The USD/CAD pair initially fell during the Tuesday session, but found enough support above the 1.04 handle in order to bounce and form a fairly supportive and positive looking candle. The market found a little bit of trouble just below the 1.05 handle, which of course is the top of the recent consolidation area that this market has been stuck in for the last couple of weeks. This makes sense, simply because both economies are so interconnected, and as a result this market tends to be very sideways most of the time, and then make an impulsive move in one direction or the other.
This market looks primed to go higher, but we have a shooting star from last week that suggests that there is a significant amount of resistance that the buyers will have to overcome.

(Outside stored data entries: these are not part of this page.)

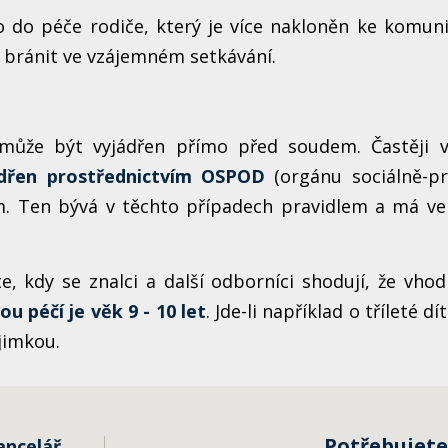
o do péče rodiče, který je více nakloněn ke komuni
bránit ve vzájemném setkávání.
může být vyjádřen přímo před soudem. Častěji v
ádřen prostřednictvím OSPOD
(orgánu sociálně-pr
m. Ten bývá v těchto případech pravidlem a má ve
e, kdy se znalci a další odborníci shodují, že vho
u péčí je věk 9 - 10 let
. Jde-li například o tříleté dít
jimkou.
Potřebujete
ancelář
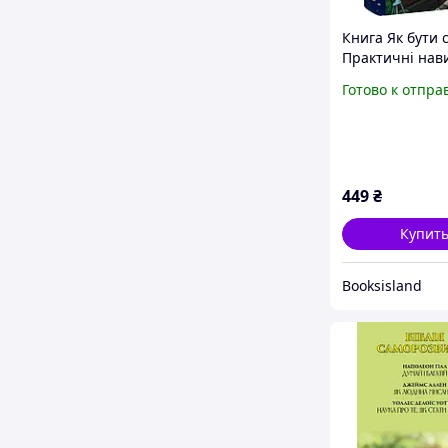
Книга Як бути 
Практичні нав
саморозвиток і
Готово к отпра
пригоди Беар Г
Наш формат )
449
₴
Купит
Booksisland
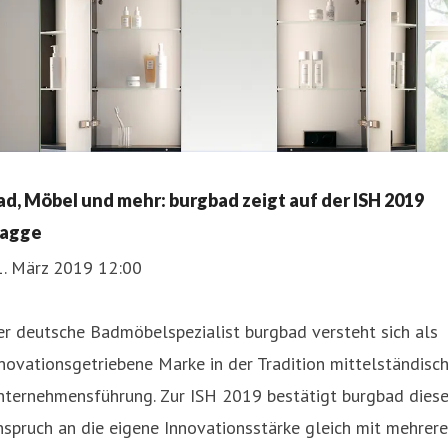
ad, Möbel und mehr: burgbad zeigt auf der ISH 2019
lagge
1. März 2019 12:00
r deutsche Badmöbelspezialist burgbad versteht sich als
novationsgetriebene Marke in der Tradition mittelständisc
nternehmensführung. Zur ISH 2019 bestätigt burgbad dies
spruch an die eigene Innovationsstärke gleich mit mehrer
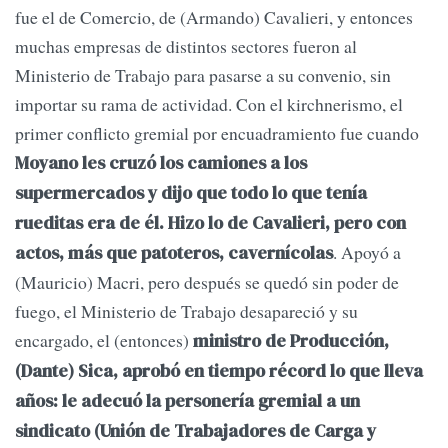
fue el de Comercio, de (Armando) Cavalieri, y entonces
muchas empresas de distintos sectores fueron al
Ministerio de Trabajo para pasarse a su convenio, sin
importar su rama de actividad. Con el kirchnerismo, el
primer conflicto gremial por encuadramiento fue cuando
Moyano les cruzó los camiones a los
supermercados y dijo que todo lo que tenía
rueditas era de él. Hizo lo de Cavalieri, pero con
. Apoyó a
actos, más que patoteros, cavernícolas
(Mauricio) Macri, pero después se quedó sin poder de
fuego, el Ministerio de Trabajo desapareció y su
encargado, el (entonces)
ministro de Producción,
(Dante) Sica, aprobó en tiempo récord lo que lleva
años: le adecuó la personería gremial a un
sindicato (Unión de Trabajadores de Carga y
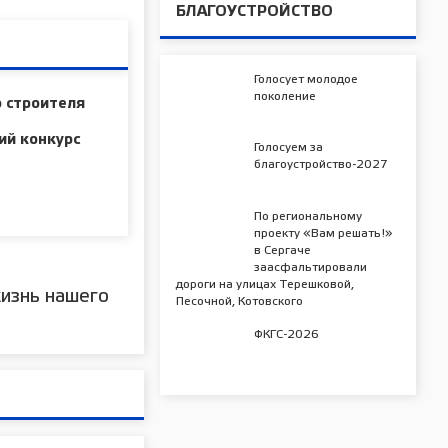
БЛАГОУСТРОЙСТВО
Голосует молодое
поколение
 строителя
ий конкурс
Голосуем за
благоустройство-2027
По региональному
проекту «Вам решать!»
в Сергаче
заасфальтировали
дороги на улицах Терешковой,
изнь нашего
Песочной, Котовского
ФКГС-2026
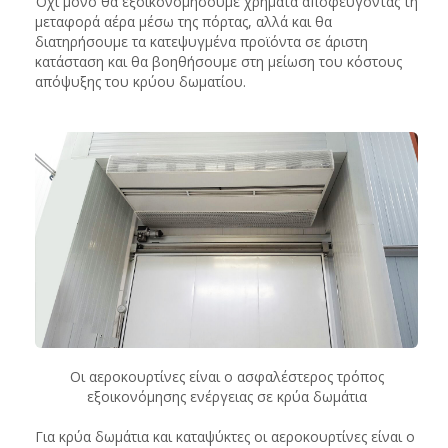
Όχι μόνο θα εξοικονομήσουμε χρήματα αποφεύγοντας τη
μεταφορά αέρα μέσω της πόρτας, αλλά και θα
διατηρήσουμε τα κατεψυγμένα προϊόντα σε άριστη
κατάσταση και θα βοηθήσουμε στη μείωση του κόστους
απόψυξης του κρύου δωματίου.
Οι αεροκουρτίνες είναι ο ασφαλέστερος τρόπος
εξοικονόμησης ενέργειας σε κρύα δωμάτια
Για κρύα δωμάτια και καταψύκτες οι αεροκουρτίνες είναι ο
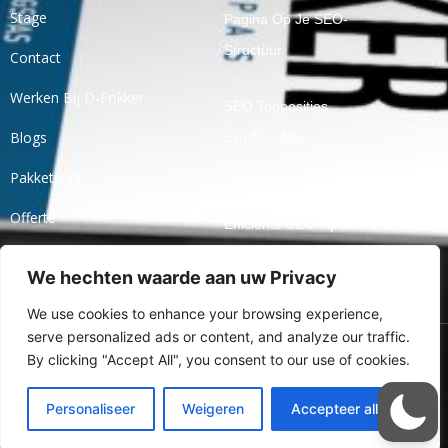
Stage
Pagina Op Je SEO-
Structuur
Contact
Werken Bij D-Fokker
SEO Topposities
Blogs
Zijn Niet Alles
Pakketpunt
10 Simpele En
Offerte
Efficiënte SEO Tips!
Ticket
We hechten waarde aan uw Privacy
Openbaar Praten
Over Jaarcijfers
We use cookies to enhance your browsing experience,
serve personalized ads or content, and analyze our traffic.
By clicking "Accept All", you consent to our use of cookies.
Ⓒ 2024 Alle Rechten
Voorbehouden Aan Online
Personaliseer
Weigeren
Accepteer alles
Marketingbureau D-Fokker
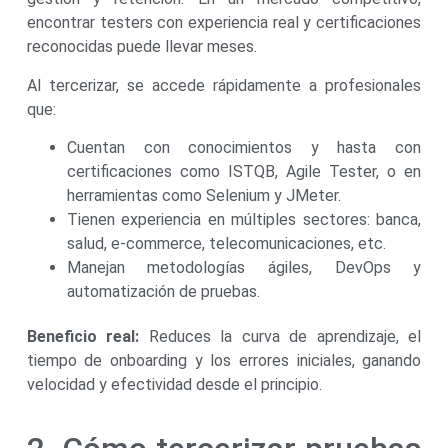
encontrar testers con experiencia real y certificaciones
reconocidas puede llevar meses.
Al tercerizar, se accede rápidamente a profesionales
que:
Cuentan con conocimientos y hasta con
certificaciones como ISTQB, Agile Tester, o en
herramientas como Selenium y JMeter.
Tienen experiencia en múltiples sectores: banca,
salud, e-commerce, telecomunicaciones, etc.
Manejan metodologías ágiles, DevOps y
automatización de pruebas.
Beneficio real:
Reduces la curva de aprendizaje, el
tiempo de onboarding y los errores iniciales, ganando
velocidad y efectividad desde el principio.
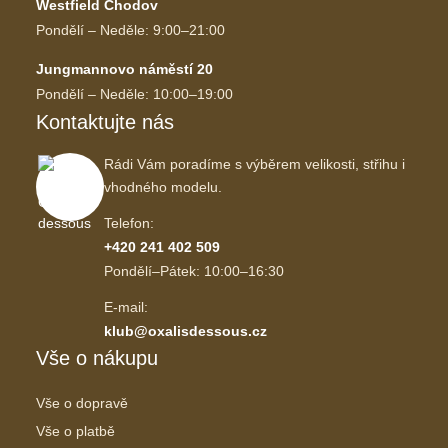
Westfield Chodov
Pondělí – Neděle: 9:00–21:00
Jungmannovo náměstí 20
Pondělí – Neděle: 10:00–19:00
Kontaktujte nás
Rádi Vám poradíme s výběrem velikosti, střihu i
vhodného modelu.
Telefon:
+420 241 402 509
Pondělí–Pátek: 10:00–16:30
E-mail:
klub@oxalisdessous.cz
Vše o nákupu
Vše o dopravě
Vše o platbě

However, I do believe that longer-term we will go above the 1.05 level, aim for the 1.06 handle, and if we can get above there we will go to the 1.10 handle as there is a bit of an "air pocket" above the 1.06 level.
Pay attention to the oil markets
The WTI Crude Oil markets look very weak and vulnerable at this moment time, and this of course works against the value the Canadian dollar. As the Canadians are so tied to oil for exports, it is going to be difficult for the Loonie to continue to appreciate, so therefore this market should go much higher over the longer term. This will be especially true if the WTI market falls below the $93.00 level, and even more so if we managed to fall below the $90.00 level.
As for selling is concerned, I have no interest in doing so until we get well below the 1.0250 level, which is something you isn't going to happen anytime soon. The 1.04 level should be massively supportive anyway, so a pullback to that level should offer plenty of opportunity for buyers to step back into the market and push this pair higher, as momentum may need to be picked up in order to do so.